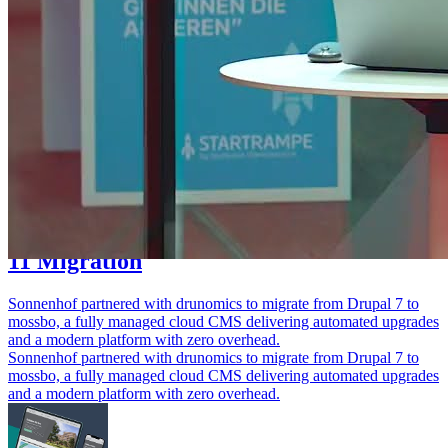
Volkswagen AG InfoPortal: Cloud-basierte Multi-Marken-Plattform
ersetzt drei Legacy-Systeme. Skalierbare Architektur mit
entkoppeltem Frontend, DevOps/CI/CD und DSGVO.
Volkswagen AG InfoPortal: Cloud-basierte Multi-Marken-Plattform
ersetzt drei Legacy-Systeme. Skalierbare Architektur mit
entkoppeltem Frontend, DevOps/CI/CD und DSGVO.
Tierschutzhaus Sonnenhof: Drupal 7 zu
11 Migration
Sonnenhof partnered with drunomics to migrate from Drupal 7 to
mossbo, a fully managed cloud CMS delivering automated upgrades
and a modern platform with zero overhead.
Sonnenhof partnered with drunomics to migrate from Drupal 7 to
mossbo, a fully managed cloud CMS delivering automated upgrades
and a modern platform with zero overhead.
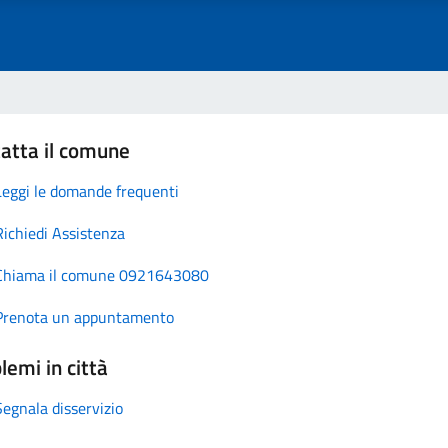
atta il comune
Leggi le domande frequenti
Richiedi Assistenza
Chiama il comune 0921643080
Prenota un appuntamento
lemi in città
Segnala disservizio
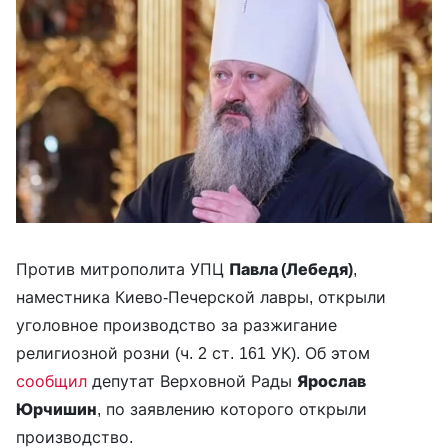
Против митрополита УПЦ
Павла (Лебедя)
,
наместника Киево-Печерской лавры, открыли
уголовное производство за разжигание
религиозной розни (ч. 2 ст. 161 УК). Об этом
сообщил
депутат Верховной Рады
Ярослав
Юрчишин
, по заявлению которого открыли
производство.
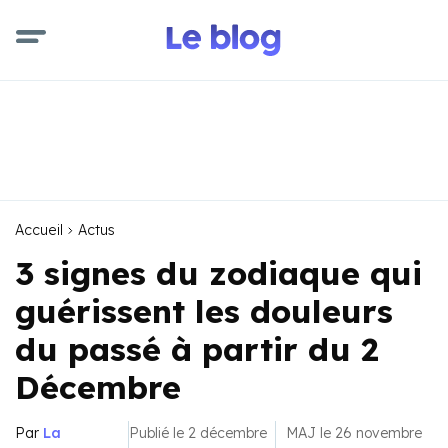
Accueil
Actus
3 signes du zodiaque qui
guérissent les douleurs
du passé à partir du 2
Décembre
Par
La
Publié le 2 décembre
MAJ le 26 novembre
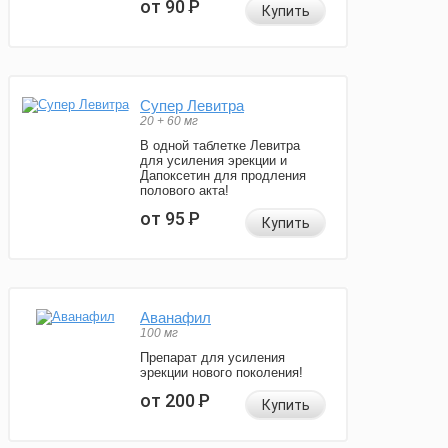
от 90
Р
Купить
Супер Левитра
20 + 60 мг
В одной таблетке Левитра
для усиления эрекции и
Дапоксетин для продления
полового акта!
от 95
Р
Купить
Аванафил
100 мг
Препарат для усиления
эрекции нового поколения!
от 200
Р
Купить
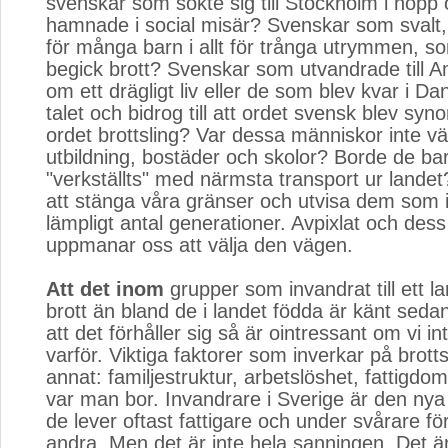
svenskar som sökte sig till Stockholm i hop
hamnade i social misär? Svenskar som svalt,
för många barn i allt för trånga utrymmen, s
begick brott? Svenskar som utvandrade till A
om ett drägligt liv eller de som blev kvar i 
talet och bidrog till att ordet svensk blev sy
ordet brottsling? Var dessa människor inte v
utbildning, bostäder och skolor? Borde de ba
"verkställts" med närmsta transport ur landet?
att stänga våra gränser och utvisa dem som in
lämpligt antal generationer. Avpixlat och dess
uppmanar oss att välja den vägen.
Att det inom
grupper som invandrat till ett la
brott än bland de i landet födda är känt sed
att det förhåller sig så är ointressant om vi i
varför. Viktiga faktorer som inverkar på brotts
annat: familjestruktur, arbetslöshet, fattigdom
var man bor. Invandrare i Sverige är den nya
de lever oftast fattigare och under svårare f
andra. Men det är inte hela sanningen. Det är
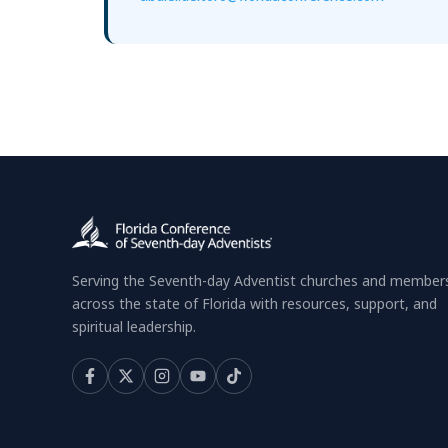
Serving the Seventh-day Adventist churches and member
across the state of Florida with resources, support, and
spiritual leadership.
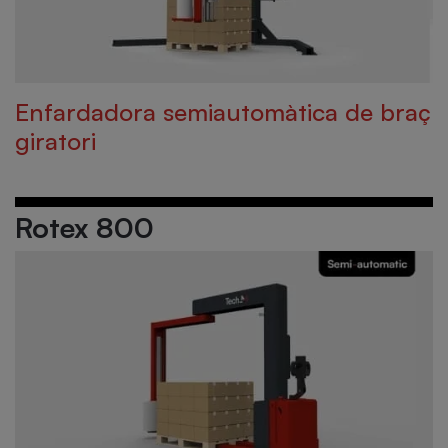
Enfardadora semiautomàtica de braç
giratori
Rotex 800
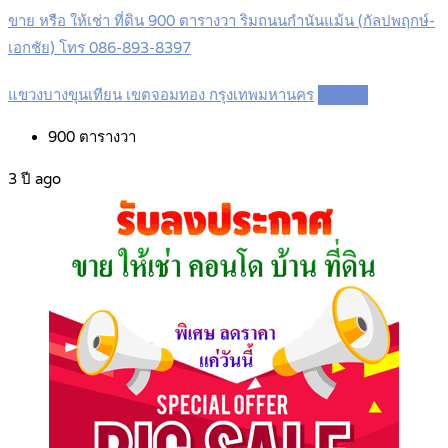
ขาย หรือ ให้เช่า ที่ดิน 900 ตารางวา ริมถนนกำนันแม้น (กัลปพฤกษ์-
เอกชัย) โทร 086-893-8397
แขวงบางขุนเทียน เขตจอมทอง กรุงเทพมหานคร
Details
900
ตารางวา
3 ปี ago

_The problem_:
Each line in the records above with "blev" must be returned.

_Response_:
om ett drägligt liv eller de som blev kvar i 
talet och bidrog till att ordet svensk blev sy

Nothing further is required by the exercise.